On the Scaled Agile Framework
A few months a ago a I successfully completed the Scaled Agilist Certification course and exam, for the Scaled Agile Framework (SAFe). These are my thoughts on SAFe.
A SAFe place
Agile (aka Extreme Programming) in a corporate environment is tough. Believe me - I’ve been there. The typical advice is to start small: pick an isolated green-field project, and assign a small Agile team. When well supported and executed, this approach can be highly successful. Sadly, these successes are often limited in scope and short-lived.
A single Extreme Programming team, in the corporate world, is vulnerable. I have seen succesful teams derailed by changes in mid-level management from the supportive (or won-over) to a more conservative and bonus-focussed personality. Changing business priorities and reorganisations can sweep away a small project team. Their environment is often hostile, so the team needs strong and politicly savvy leadership. Losing that leader can leave a team wide open to attack.
The Scaled Agile Framework takes an entirely different approach. Rather than dropping an elite team behind corporate lines, the approach is to train a conscript army and launch a mass assault on the waterfall.

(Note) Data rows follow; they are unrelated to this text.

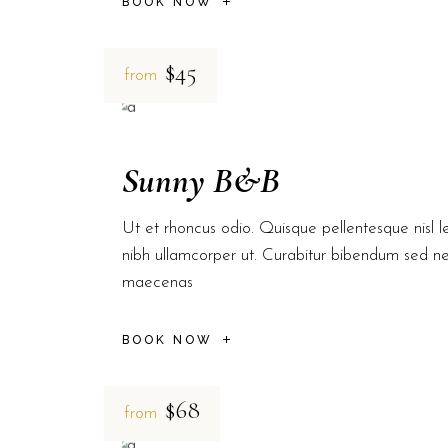
BOOK NOW
$45
from
Sunny B&B
Ut et rhoncus odio. Quisque pellentesque nisl le
nibh ullamcorper ut. Curabitur bibendum sed n
maecenas
BOOK NOW
$68
from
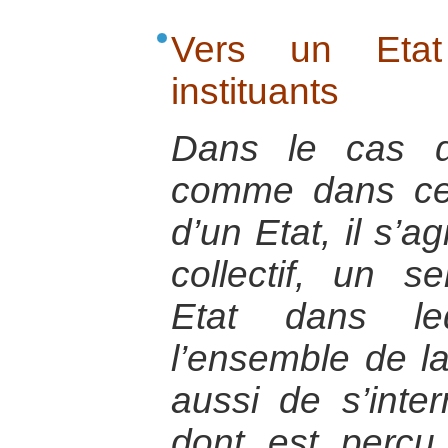
Vers un Etat
instituants
Dans le cas d
comme dans cel
d’un Etat, il s’a
collectif, un s
Etat dans le
l’ensemble de la 
aussi de s’inte
dont est perçu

There’s no pussyfooting around with pilot Agile projects: a SAFe implementation starts with 50 to 100 people screaming out of the trenches.

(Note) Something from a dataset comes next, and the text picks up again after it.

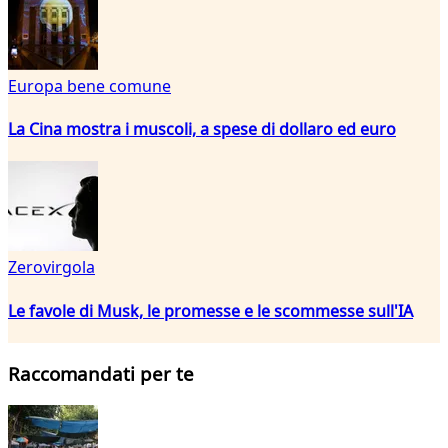
Europa bene comune
La Cina mostra i muscoli, a spese di dollaro ed euro
Zerovirgola
Le favole di Musk, le promesse e le scommesse sull'IA
Raccomandati per te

Basic Training for the Conscript Army
In this world the Scaled Agile Certification course and exam seems to correspond to basic training for the managers. While the “scaled” parts of the framework are covered, there is a lot of emphasis on teaching Agile/Scrum 101 (iterations, done-done, stories, velocity, etc… ) - no prior Agile experience required.
Prescriptive
Amongst the world of experienced Agile practitioners, there is a lot of debate and (at our best) an understanding of nuance: an appreciation that there are pros and cons of different approaches that may suit some circumstances better than other. SAFe is for beginners to Agile, and so is highly prescriptive, dictating One True Way for all things from the 2 week iteration length to estimation with Fibonacci numbers.
Lower expectations
An Extreme Programming story is finished when it is ready to release to production. SAFe includes “hardening” sprints to make double sure that its “Potentially Shippable Increment” is really shippable. There’s no path to Continuous Deployment here.
Less threatening
While SAFe does drive a certain amount of decision making down to self organising teams, a hierarchy is maintained. Executives and Architects feed their “Epics” into the top of the system; they are managed through the Portfolio, Programme, and Team levels out to production. While the nature and title of some jobs may change, I suspect that everyone can stay employed and keep their status.
One of the harder things to convince the business about in an Agile adoption is the practice of releasing early and often. SAFe sidesteps this by defining Potentially Shippable Increments every few sprints - points at which the software could be released but is not necessarily released.
For an Agile and Lean process, though, this would seem to produce a very long feedback cycle between feature inception to release, making Neo-style Hypotheses Driven Development next to impossible.
My conclusion
Rolling out a SAFe programme does seem to be a realistic way to bring some of the efficiency benefits of Agile Software Development to the corporate world, in a way that can stick. It is reasonable to roll back some expectations around quality and feedback cycles.
SAFe does have the concept of continuous inspection and improvement, but I fear that it would be hard to assail the prescriptive pillars of SAFe once it has been embedded in an enterprise. We would need to knock down at least some of those pillars to introduce the true innovation that comes with combining Lean UX and Agile Development.
This post was originally posted on the Neo blog on 6 June 2014.